##### Dataset records

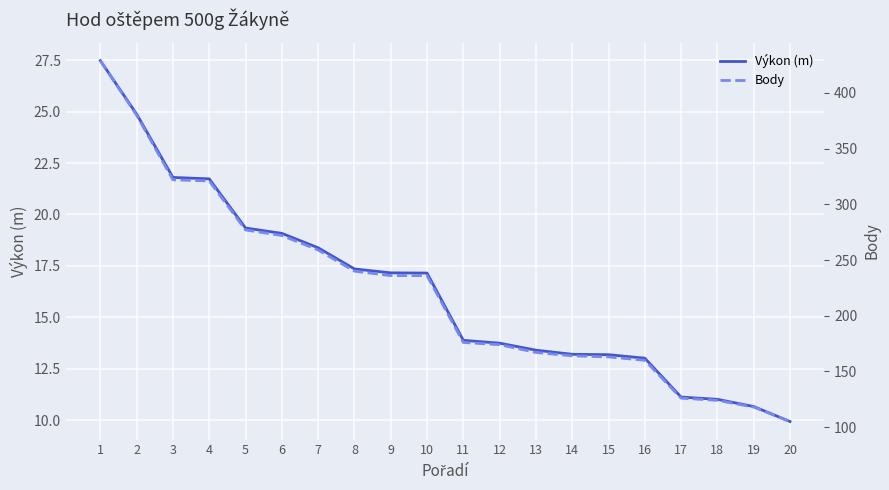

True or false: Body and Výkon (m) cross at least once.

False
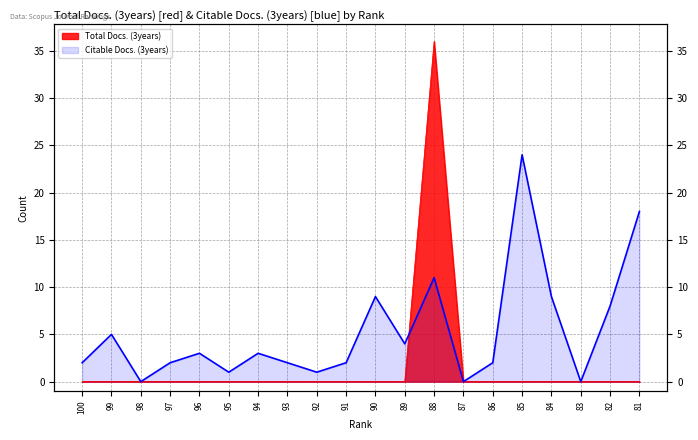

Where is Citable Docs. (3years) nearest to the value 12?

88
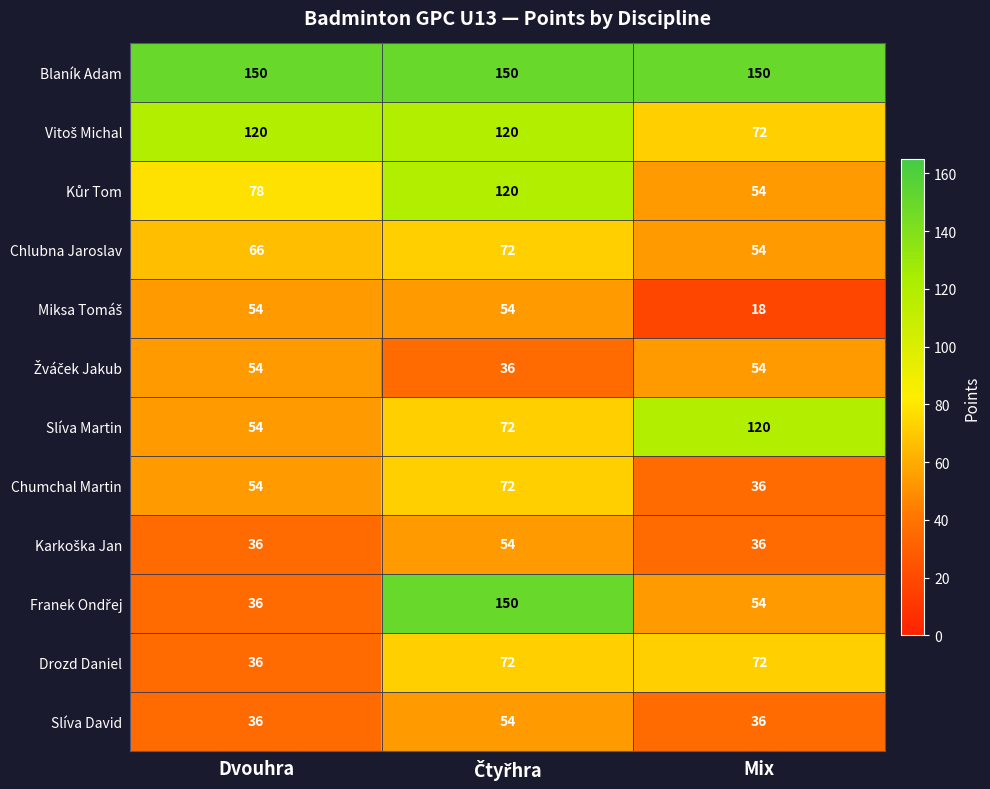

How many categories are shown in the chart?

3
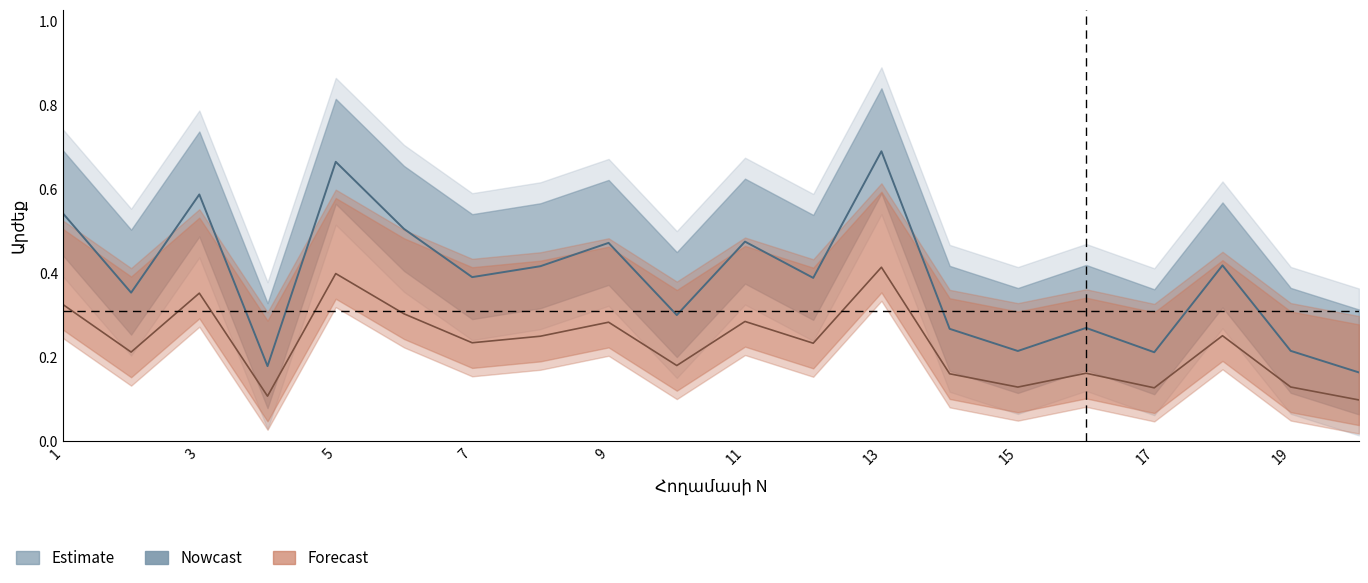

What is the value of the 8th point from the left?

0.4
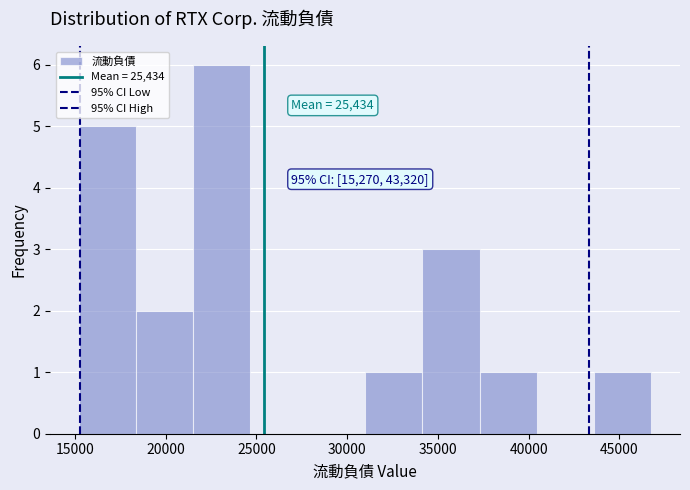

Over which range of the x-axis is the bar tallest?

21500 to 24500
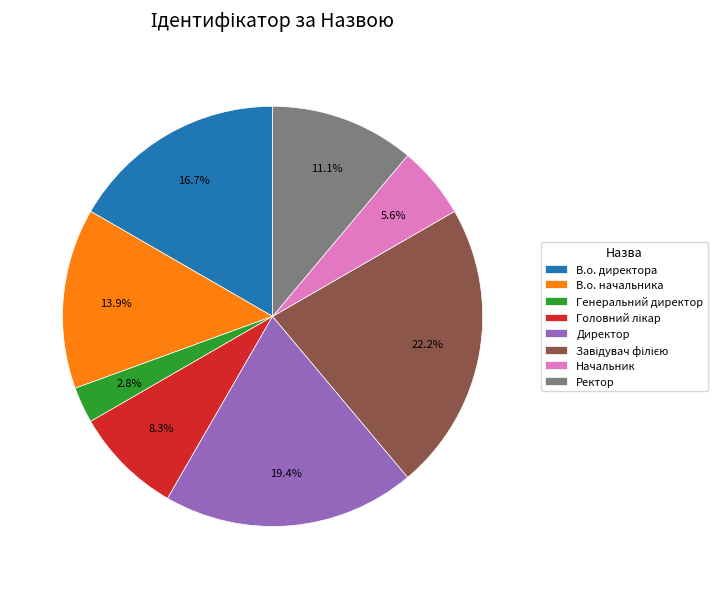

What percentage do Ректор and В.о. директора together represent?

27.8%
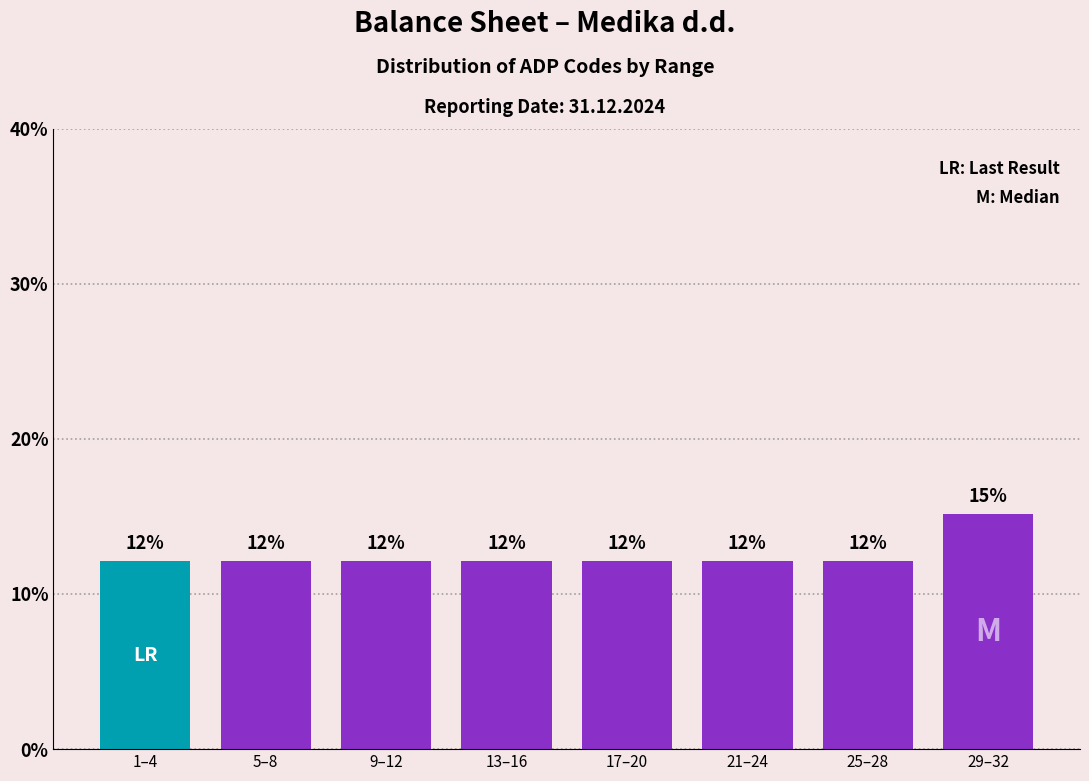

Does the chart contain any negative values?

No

##########

Revise the rows above so that every "chart" becomes "graph", with all other wording left unchanged. Leave the pictures out of your answer.

True or false: Body and Výkon (m) cross at least once.

False

Where is Citable Docs. (3years) nearest to the value 12?

88

How many categories are shown in the graph?

3

What is the value of the 8th point from the left?

0.4

Over which range of the x-axis is the bar tallest?

21500 to 24500

What percentage do Ректор and В.о. директора together represent?

27.8%

Does the graph contain any negative values?

No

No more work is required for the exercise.